Monique Zahn: les ateliers en lien avec les histoires permettront d’avoir accès aux données et aux protocoles afin de reproduire les analyses effectuées par les scientifiques. C’est aussi une manière de montrer que la science avance plus vite quand on peut avoir accès aux données. Et cela permettra de présenter comment la science fonctionne, comment elle tâtonne avant de trouver des réponses, ce qui ne remet pas en cause les connaissances déjà acquises. L’évolution est parfaite pour ce faire. 

Comment allez-vous choisir les histoires?

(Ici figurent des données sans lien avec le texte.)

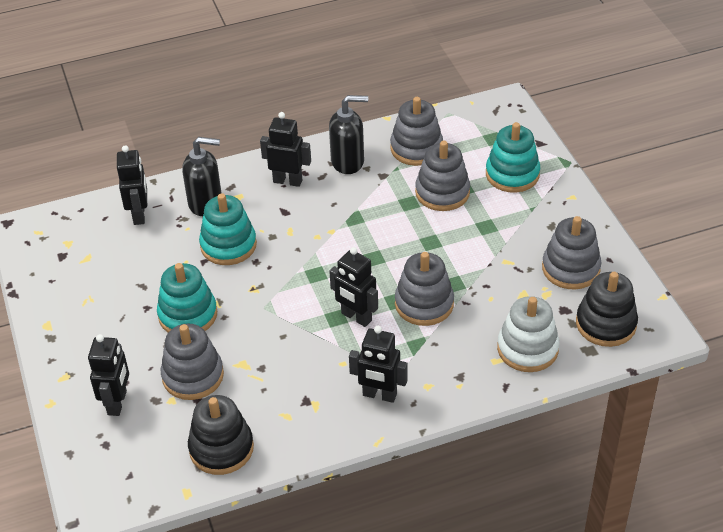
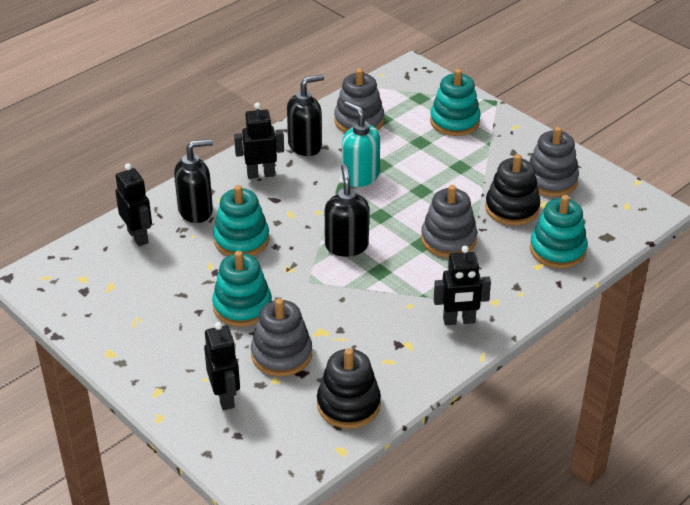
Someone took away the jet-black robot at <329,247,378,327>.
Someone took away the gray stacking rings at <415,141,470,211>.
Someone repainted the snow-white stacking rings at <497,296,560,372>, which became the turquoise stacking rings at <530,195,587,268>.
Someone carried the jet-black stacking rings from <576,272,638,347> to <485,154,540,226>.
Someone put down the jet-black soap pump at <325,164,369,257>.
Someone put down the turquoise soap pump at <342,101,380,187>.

Christophe Dessimoz: chacune sera liée à une publication évaluée par les pairs. Soit des travaux dans lesquels nous sommes personnellement impliqués, soit des travaux de collègues. L’idée est vraiment de faire un lien entre la recherche et la vulgarisation scientifique.

Vous insistez aussi pour présenter les limites des arbres phylogénétiques. Pourquoi?

Monique Zahn: prenons l’exemple de l’origine du coronavirus. Pour la trouver, on doit comparer les séquences du virus chez différentes espèces. On ne peut qu’émettre ou réfuter des hypothèses en fonction des séquences disponibles. Il est important de communiquer ces limites au public.